-- BEGIN Source text --

Legislative body of Nashville, Tennessee

The Metropolitan Council of Nashville and Davidson County is the legislative body of the consolidated city-county government of Nashville, Tennessee and Davidson County.

==Membership==
The Council has 40 members, 35 of whom are district council representatives and five of whom are council members at-large. If an at-large member resigns or dies before serving a full four-year term, the member's seat remains vacant until the next election. If a district council member resigns or dies more than eight months before the end of their four-year term, a special election is held to fill the seat. At-large council members are elected by the entirety of the area the metropolitan government encompasses. The Metropolitan Council is the third-largest in the United States, behind the Chicago City Council and the New York City Council. The Historic Metro Courthouse, 1 Public Square, is where the Council meets.

Under the Metropolitan Charter, members must be over the age of 25 and have lived within Davidson County for a year at the beginning of their terms. Members must also have lived in the district they represent for six months, and they must continue to reside in that district for the duration of their terms. In 2019, according to The Tennessean, annual salaries for council members increased for the first time since 2005 from $15,000 to $23,100. The members elected by districts represent 15,000 to 17,000 residents each, and all Metro Council members serve part-time. According to the Charter as currently amended, members are elected to no more than two terms consecutively, not including any partial term to which they may have been elected. However, district member and at-large member are considered to be separate offices for the purposes of this provision.

In the 2015 municipal elections, two amendments to the Metropolitan Nashville Charter which would have increased term limits for members of the Council, both at large and district-wide to three consecutive terms, as well as reducing the size of the council to 27 members, were proposed. Both amendments failed with Davidson County voters.

==President of the Council==
The popularly elected vice mayor is the President of the Metropolitan Council and serves as its presiding officer, but is not a member of the Metro Council and does not vote except to break ties. The vice mayor, a part-time position, is paid $25,230 annually.

Members elect a president pro tempore to serve in the absence of the Vice Mayor, and a deputy president pro tempore once the president pro tempore becomes presiding officer due to the Vice Mayor's death or resignation. Members of the Metro Council who act as presiding officer during the Vice Mayor's absence retain their right to vote on all resolutions and ordinances.

Angie Henderson is the incumbent vice mayor. Zulfat Suara is the president pro tempore.

-- END Source text --
-- BEGIN Dataset excerpt --

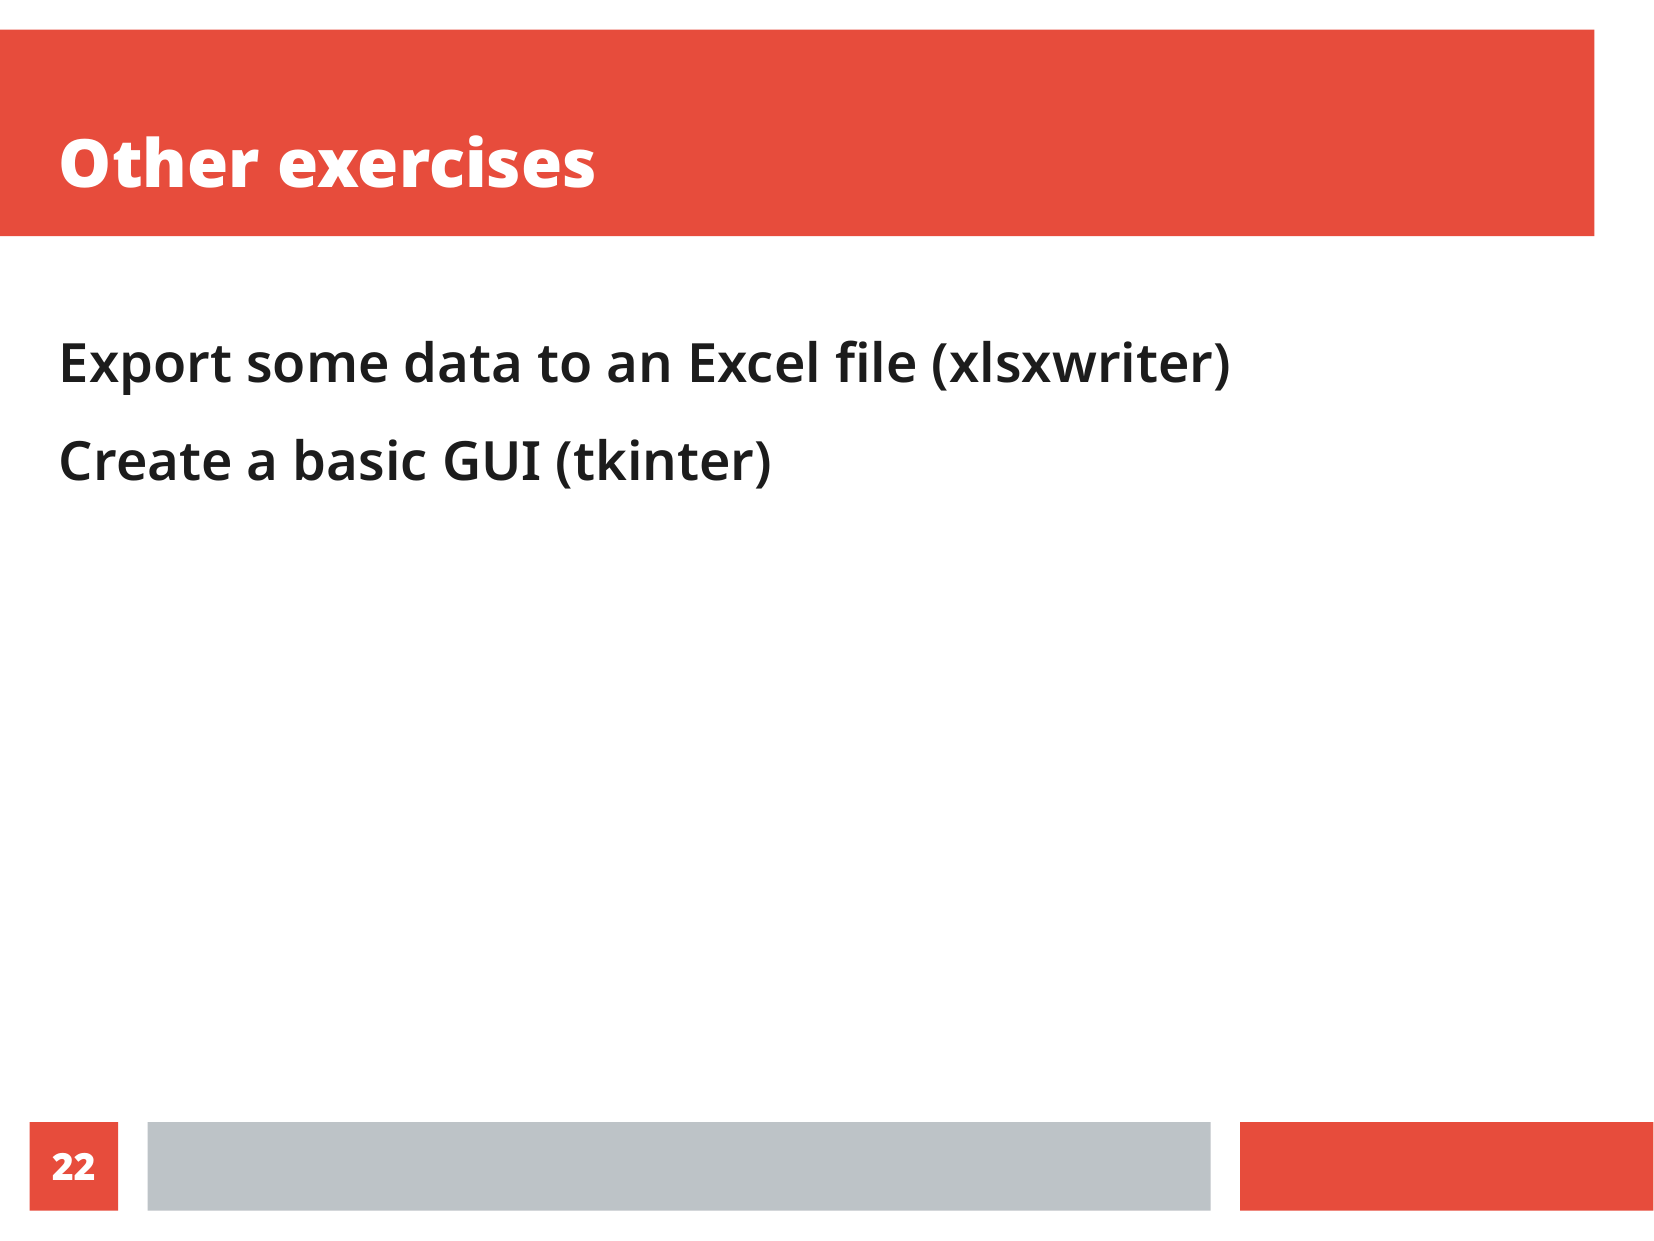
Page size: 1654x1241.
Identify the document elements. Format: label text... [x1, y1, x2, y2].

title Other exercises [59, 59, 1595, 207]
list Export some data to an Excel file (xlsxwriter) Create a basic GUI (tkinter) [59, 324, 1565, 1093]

-- END Dataset excerpt --

What you will do:
1. In the text on Nashville's Metropolitan Council, where does the Council meet?
2. Pick up the text on Nashville's Metropolitan Council after its final sentence and keep writing.
The data here was drawn from a different source than the text.

Responses in order:
1. The Historic Metro Courthouse, 1 Public Square.

2.
==Operations==

Two-thirds of the Metropolitan Council are required to constitute a quorum before the business of the council can be conducted. The council holds regular meetings each first and third Tuesday of each month. In addition, with 48 hours' written notice, a special meeting may be called by the mayor or the vice mayor. It may also be requested by the majority of the council, which would require 21 votes in favor of the meeting. Meetings are broadcast live on Metro 3 and are archived on the Nashville government website.

The mayor may veto resolutions and ordinances passed by the Metropolitan Council, but the veto can be overridden with a two-thirds majority of the Council. With three-fourths of the entire council in favor, and not subject to veto, investigations may be conducted by the whole council or its committees.

==Committees==

Current Council Committees
| Name | No. of Members | Chair | Vice Chair |
|---|---|---|---|
| Affordable Housing |  |  |  |
| Budget and Finance | 15 | Porterfield | Toombs |
| Charter Revision | 8 | Weiner | Johnston |
| Education |  |  |  |
| Human Services |  |  |  |
| Public Facilities, Arts, and Culture | 9 | Styles | Vo |
| Planning and Zoning | 13 | Gamble | Harrell |
| Public Health and Safety | 13 | Evans | Taylor |
| Rules, Confirmations, and Public Elections | 8 | Sepulveda | Preptit |
| Transportation and Infrastructure | 12 | Parker | Evans Segall |
| Ad Hoc East Bank | 7 | Parker | Kupin |

==Size reduction==

In 2005, mayor Bill Purcell called for cutting the number of legislators in the council down to 20 in a proposal in which fifteen seats would be elected by districts and five seats would remain at-large. In 2006 the Metro Charter Review Commission scheduled a public hearing on the council's size. In a poll by The Tennessean, 21 councillors favored keeping the council as it is, and nine favored a reduction in the size of the council.

Dissidents said that if the size of the council were to be reduced, being elected could become a matter of who can raise the most money, and special interests may get involved. Other concerns voiced included council members not being able to get in contact with their constituents, the council becoming less ethnically diverse, and council membership changing from a part-time to a full-time job. Councilwoman Amanda McClendon said a reduction in size may make it easier to pass legislation.

In 2023, the state government enacted a law reducing the size of the Metro Council from 40 members to 20. The move was widely opposed by Nashville residents and leaders. In April 2023, a court issued an injunction against the change, indicating that it unconstitutionally changed election procedures during the campaign.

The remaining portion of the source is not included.